G. The Maximum Prefix
time limit per test
1 second
memory limit per test
256 megabytes
input
standard input
output
standard output

You're going to generate an array $$$a$$$ with a length of at most $$$n$$$, where each $$$a_{i}$$$ equals either $$$1$$$ or $$$-1$$$.

You generate this array in the following way.

  • First, you choose some integer $$$k$$$ ($$$1\le k \le n$$$), which decides the length of $$$a$$$.
  • Then, for each $$$i$$$ ($$$1\le i \le k$$$), you set $$$a_{i} = 1$$$ with probability $$$p_{i}$$$, otherwise set $$$a_{i} = -1$$$ (with probability $$$1 - p_{i}$$$).

After the array is generated, you calculate $$$s_{i} = a_{1} + a_{2} + a_{3}+ \ldots + a_{i}$$$. Specially, $$$s_{0} = 0$$$. Then you let $$$S$$$ equal to $$$\displaystyle \max_{i=0}^{k}{s_{i}}$$$. That is, $$$S$$$ is the maximum prefix sum of the array $$$a$$$.

You are given $$$n+1$$$ integers $$$h_{0} , h_{1}, \ldots ,h_{n}$$$. The score of an array $$$a$$$ with maximum prefix sum $$$S$$$ is $$$h_{S}$$$. Now, for each $$$k$$$, you want to know the expected score for an array of length $$$k$$$ modulo $$$10^9+7$$$.

Input

Each test contains multiple test cases.
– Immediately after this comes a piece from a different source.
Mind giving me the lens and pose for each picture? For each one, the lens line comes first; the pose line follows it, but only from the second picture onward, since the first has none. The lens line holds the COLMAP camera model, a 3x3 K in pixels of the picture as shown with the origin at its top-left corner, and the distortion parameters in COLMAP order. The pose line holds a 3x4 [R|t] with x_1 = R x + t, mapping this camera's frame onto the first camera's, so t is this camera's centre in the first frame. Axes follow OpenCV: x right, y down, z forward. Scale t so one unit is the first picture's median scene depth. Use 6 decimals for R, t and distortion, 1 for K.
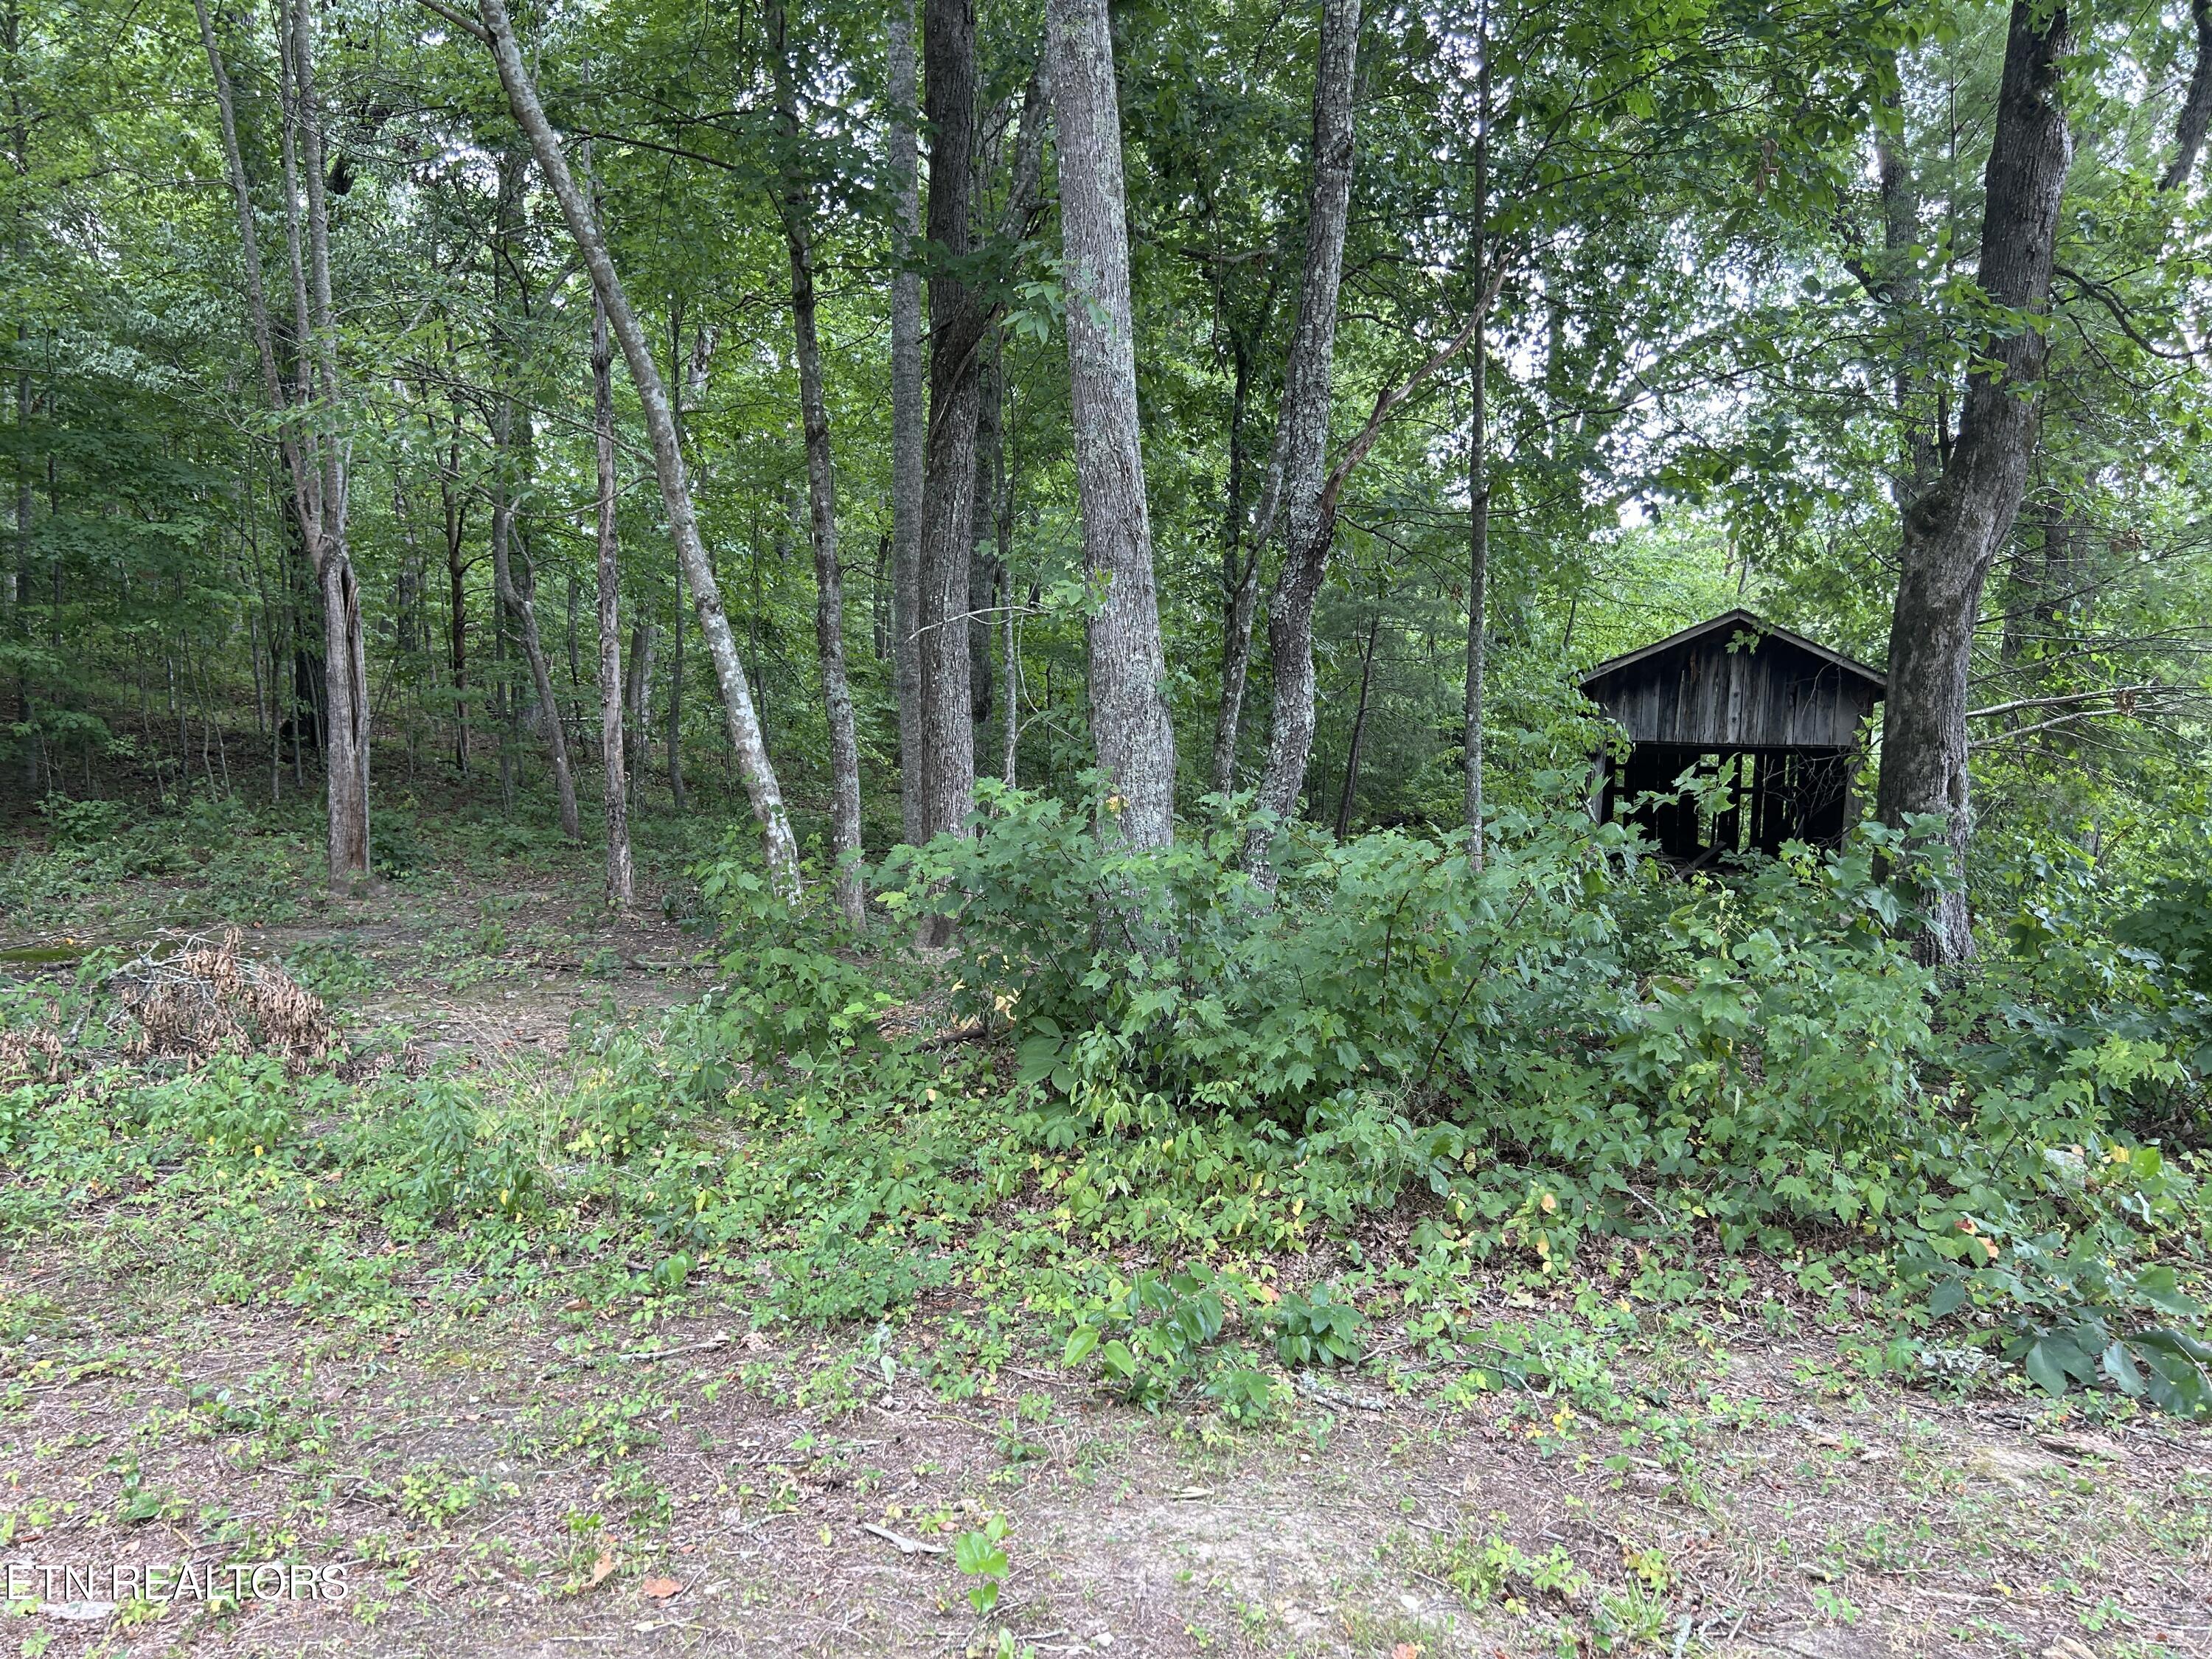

The first line contains a single integer $$$t$$$ ($$$1 \le t \le 5000$$$) — the number of test cases. Their description follows.
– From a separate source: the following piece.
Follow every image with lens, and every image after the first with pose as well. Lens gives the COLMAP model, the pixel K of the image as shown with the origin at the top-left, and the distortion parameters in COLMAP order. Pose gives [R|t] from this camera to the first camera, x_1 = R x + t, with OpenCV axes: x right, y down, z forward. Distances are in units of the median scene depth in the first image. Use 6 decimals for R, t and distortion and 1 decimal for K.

The first line contains an integer $$$n$$$ ($$$1\le n \le 5000$$$).

Then for the following $$$n$$$ lines, each line contains two integers $$$x_{i}$$$ and $$$y_{i}$$$ ($$$0 \le x_{i} < 10^9 + 7$$$, $$$1\le y_{i} < 10^9 + 7$$$, $$$x_{i} \le y_{i}$$$), indicating $$$p_{i} = \frac{x_{i}}{y_{i}}$$$.

The next line contains $$$n+1$$$ integers $$$h_{0},h_{1}, \ldots, h_{n}$$$ ($$$0 \le h_{i} < 10^9 + 7$$$).
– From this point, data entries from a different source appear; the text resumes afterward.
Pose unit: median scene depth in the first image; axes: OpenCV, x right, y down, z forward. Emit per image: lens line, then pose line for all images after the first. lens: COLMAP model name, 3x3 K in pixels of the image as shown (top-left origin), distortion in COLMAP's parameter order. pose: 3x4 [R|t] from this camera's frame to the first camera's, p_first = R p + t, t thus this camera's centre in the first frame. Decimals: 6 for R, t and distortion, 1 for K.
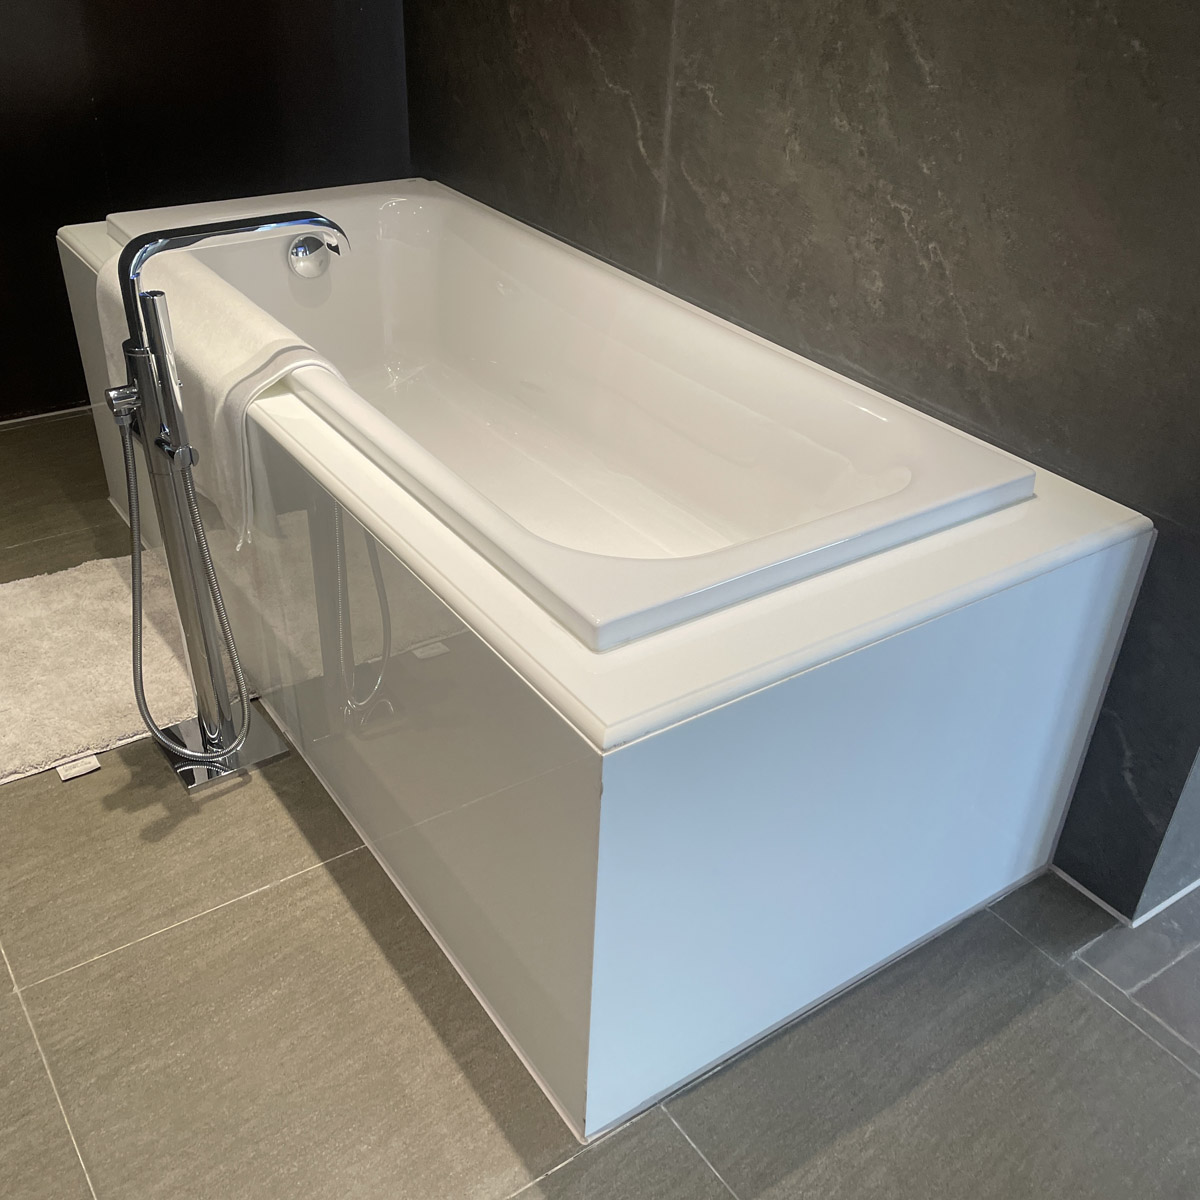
lens RADIAL K [[1196.3, 0, 597.5], [0, 1196.3, 625.4], [0, 0, 1]] dist [0.075763, -0.109449]
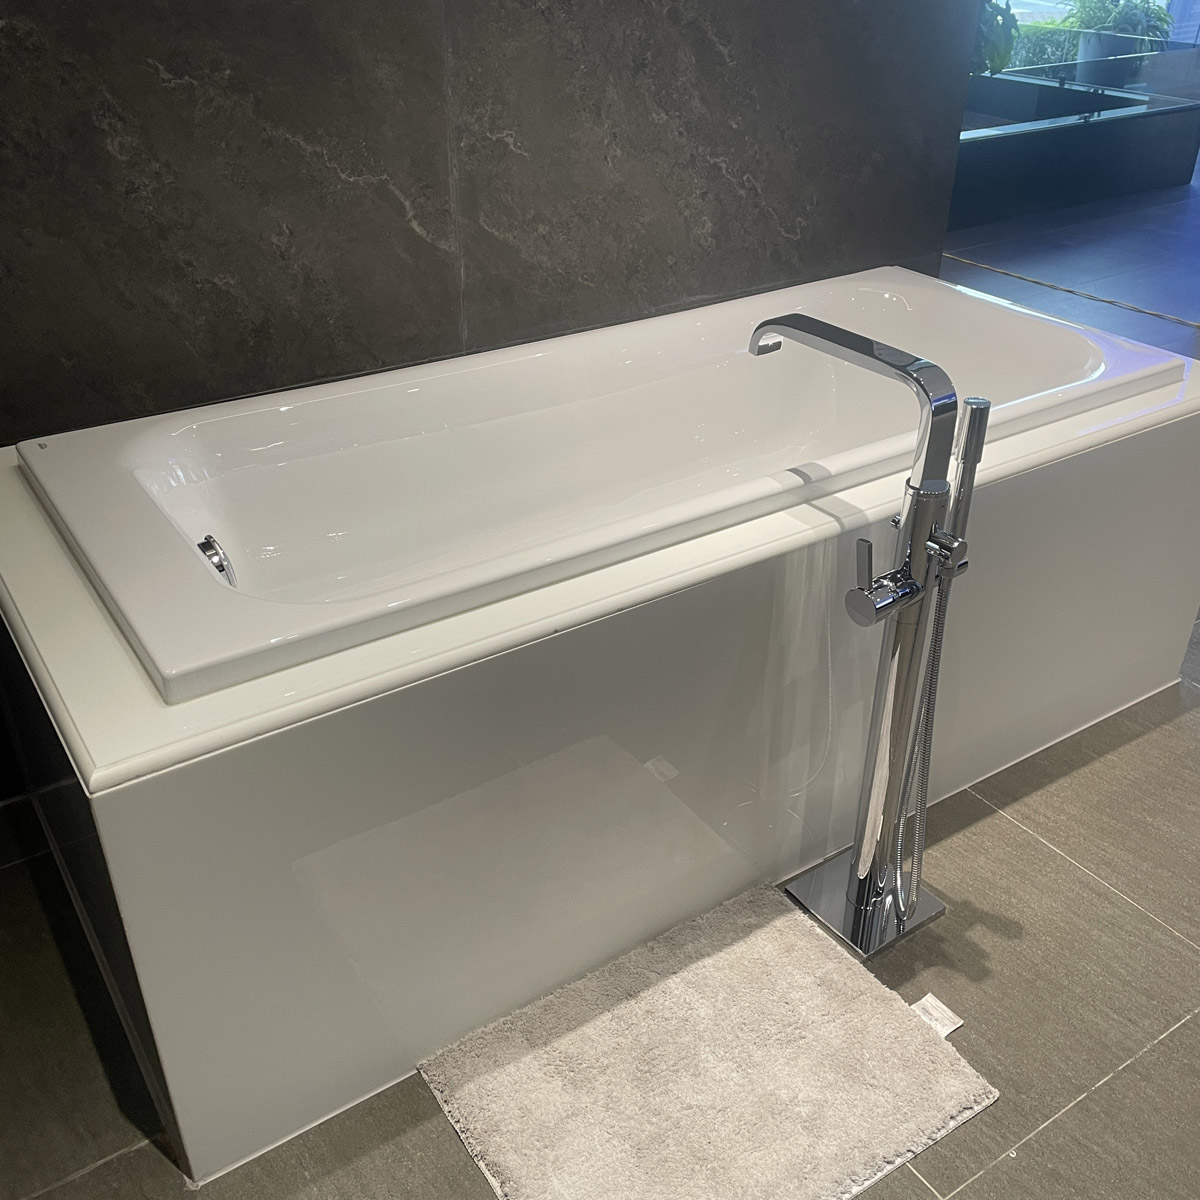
lens RADIAL K [[1196.3, 0, 597.5], [0, 1196.3, 625.4], [0, 0, 1]] dist [0.075763, -0.109449]
pose [[0.018977, -0.558451, 0.829321, -1.080282], [0.549120, 0.698992, 0.458124, -0.645649], [-0.835528, 0.446703, 0.319922, 0.891728]]
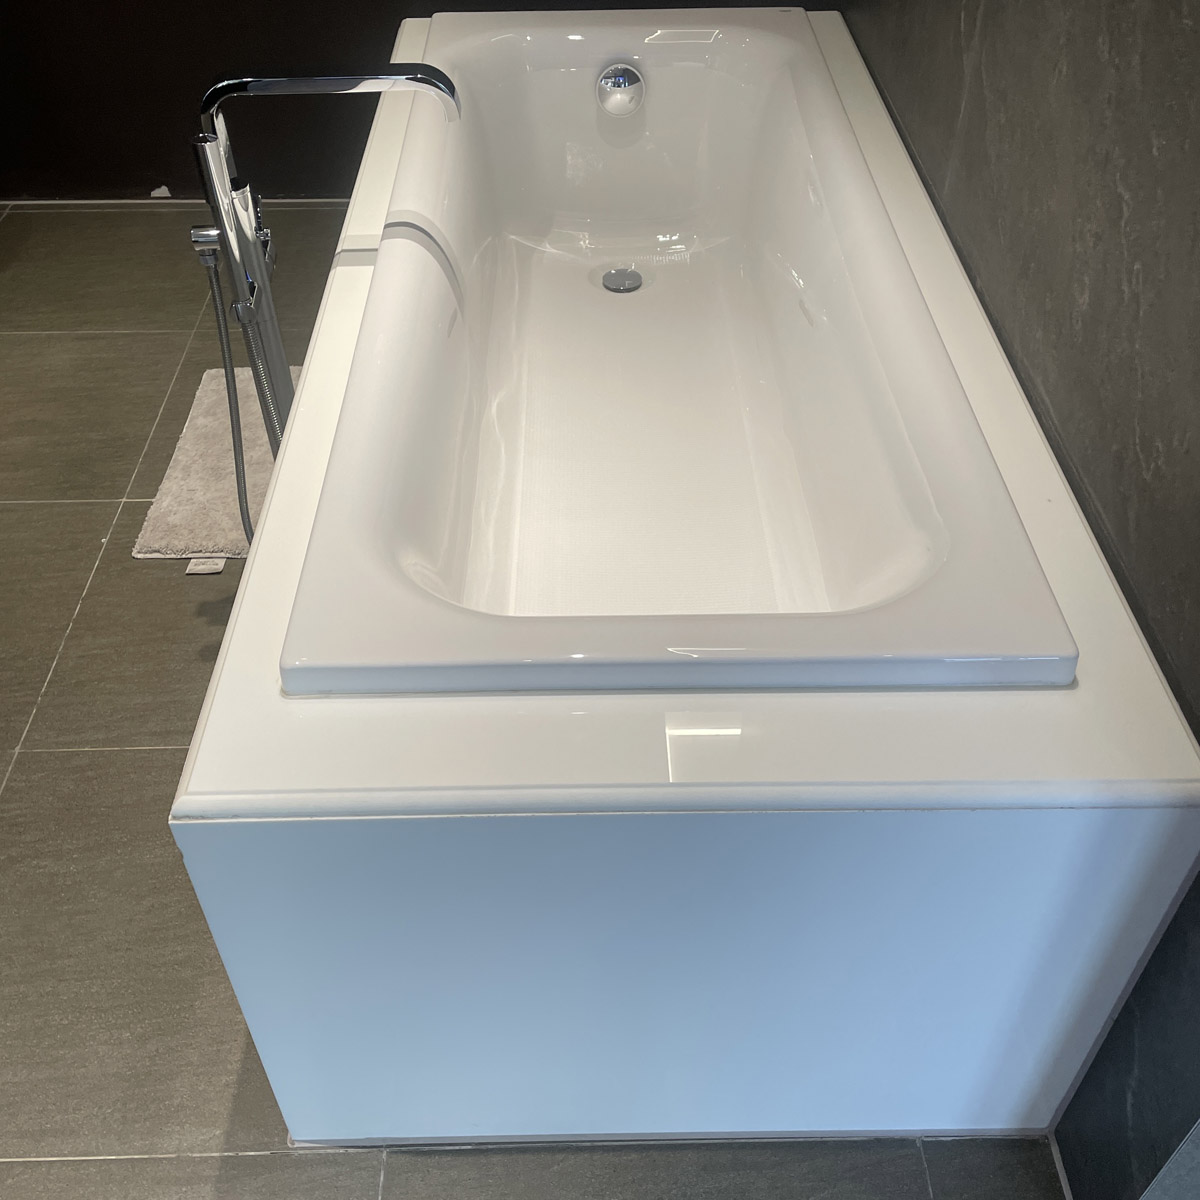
lens RADIAL K [[1196.3, 0, 597.5], [0, 1196.3, 625.4], [0, 0, 1]] dist [0.075763, -0.109449]
pose [[0.833150, 0.353285, -0.425500, 0.365942], [-0.276325, 0.932374, 0.233075, -0.195709], [0.479067, -0.076611, 0.874429, 0.254576]]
It is guaranteed that the sum of $$$n$$$ over all test cases does not exceed $$$5000$$$.

Output

For each test case, output $$$n$$$ integers in one single line, the $$$i$$$-th of which denotes the expected score for an array of length $$$i$$$, modulo $$$10^9 + 7$$$.

Formally, let $$$M = 10^9 + 7$$$. It can be shown that the answer can be expressed as an irreducible fraction $$$\frac{p}{q}$$$, where $$$p$$$ and $$$q$$$ are integers and $$$q \not \equiv 0 \pmod{M}$$$. Output the integer equal to $$$p \cdot q^{-1} \bmod M$$$. In other words, output such an integer $$$x$$$ that $$$0 \le x < M$$$ and $$$x \cdot q \equiv p \pmod{M}$$$.

Example
Input
4
2
1 2
1 2
1 2 3
3
1 3
1 4
5 5
1 1 1 1
3
2 5
4 6
0 2
4 3 2 1
5
5 6
5 7
1 6
1 3
4 7
9 0 4 5 2 4
Output
500000005 750000007 
1 1 1 
200000005 333333339 333333339 
500000005 880952391 801587311 781746041 789304620
Note

In the first test case, if we choose $$$k=1$$$, there are $$$2$$$ possible arrays with equal probabilities: $$$[1]$$$ and $$$[-1]$$$. The $$$S$$$ values for them are $$$1$$$ and $$$0$$$. So the expected score is $$$\frac{1}{2}h_{0} + \frac{1}{2}h_{1} = \frac{3}{2}$$$. If we choose $$$k=2$$$, there are $$$4$$$ possible arrays with equal probabilities: $$$[1,1]$$$, $$$[1,-1]$$$, $$$[-1,1]$$$, $$$[-1,-1]$$$, and the $$$S$$$ values for them are $$$2,1,0,0$$$. So the expected score is $$$\frac{1}{2}h_{0} + \frac{1}{4}h_{1} + \frac{1}{4}h_{2} = \frac{7}{4}$$$.

In the second test case, no matter what the $$$S$$$ value is, the score is always $$$1$$$, so the expected score is always $$$1$$$.